Pretty much anything we eat, a little plainer in sizes she can grab with choky things or choky bits removed, cooked softer, or cut up to be less round. She still nurses a LOT, mostly at night, but still at least 3 x between when we wake up and dinner, more in the evening, and a lot at night. She still eats pretty much anything we hand her. And she hates seeing someone eat if she's not eating too...it's a social thing. She likes to have us help her drink from a cup too.
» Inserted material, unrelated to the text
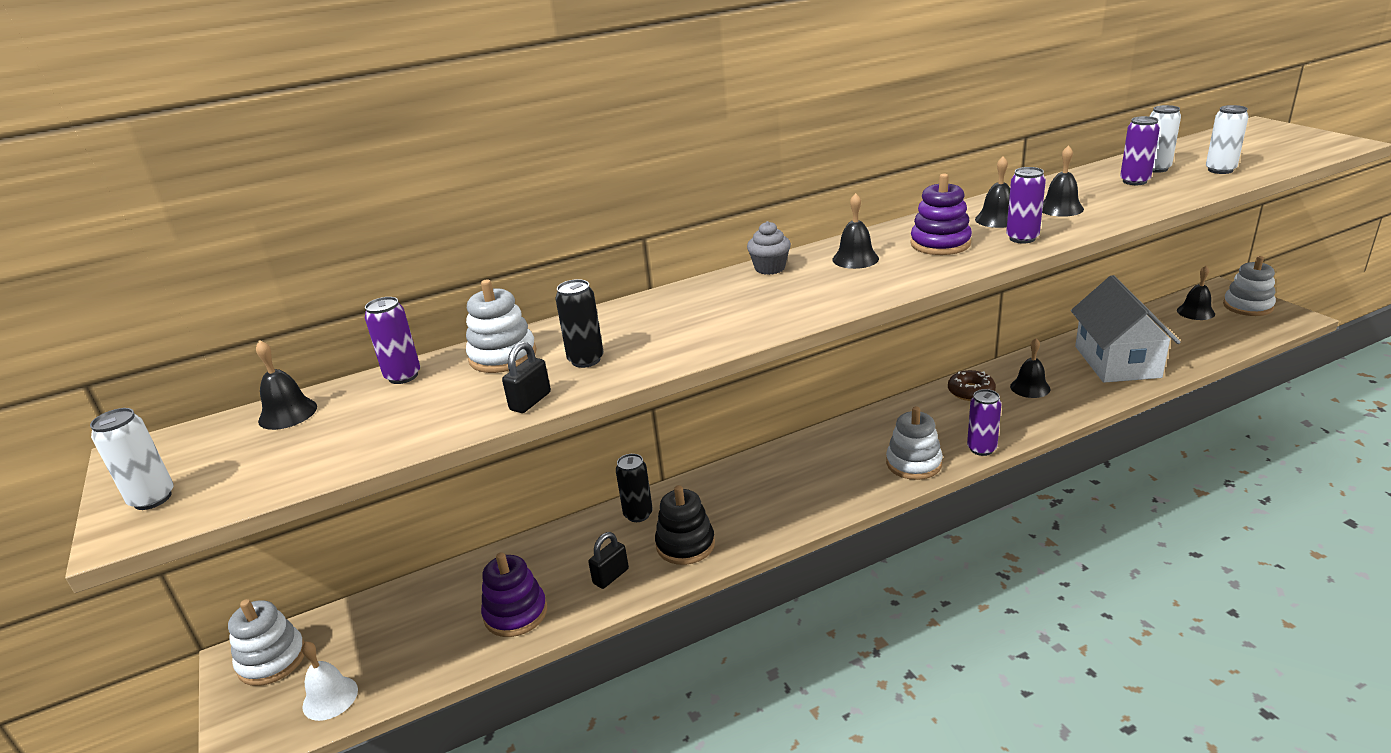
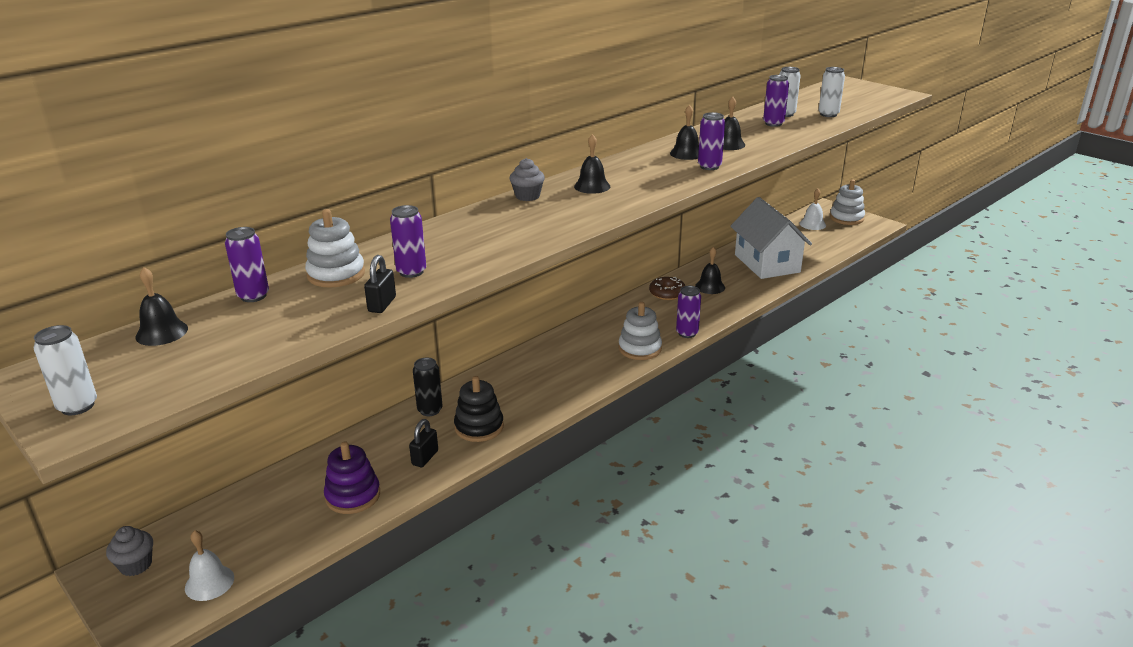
camera: 20 degrees left, 0 degrees up
(272, 660) = (136, 565): white stacking toy -> grey cupcake
(586, 360) = (411, 272): black can -> purple can
(940, 244) = (651, 173): purple stacking toy -> none
(1195, 312) = (812, 224): black bell -> white bell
I try to only feed her when we're eating so she doesn't eat too much, but it's hard to avoid giving her food to occupy her while we're cooking.


----------



## AutumnWind (Apr 16, 2002)

my ds is 13 months:

homemade popsicles (fresh fruit buzzed in blender)
pizza, pizza, pizza - soft little pieces
(will eat veggies if on pizza)
wheat bread pieces
sweet bread pieces
soft bagel pieces with cream cheese
grilled cheese with tomato on wheat, cut in tiny pieces
big pasta like ziti
(to my sauce i add cooked carrots & spinach & green beans for ds)
cheerios, cheerios, cheerios
cheese, cheese, cheese (on pizza, in pasta, or plain)
sweet potato

don't remember what i was giving at 10 months, but i went by Dr. Sear's books & what they recommended, always.

also, when he was 10 months, he was a wonderful eater. now he's a fussier eater - not sure what happened there, except maybe his growth slowed down around 12 months, which is expected.


----------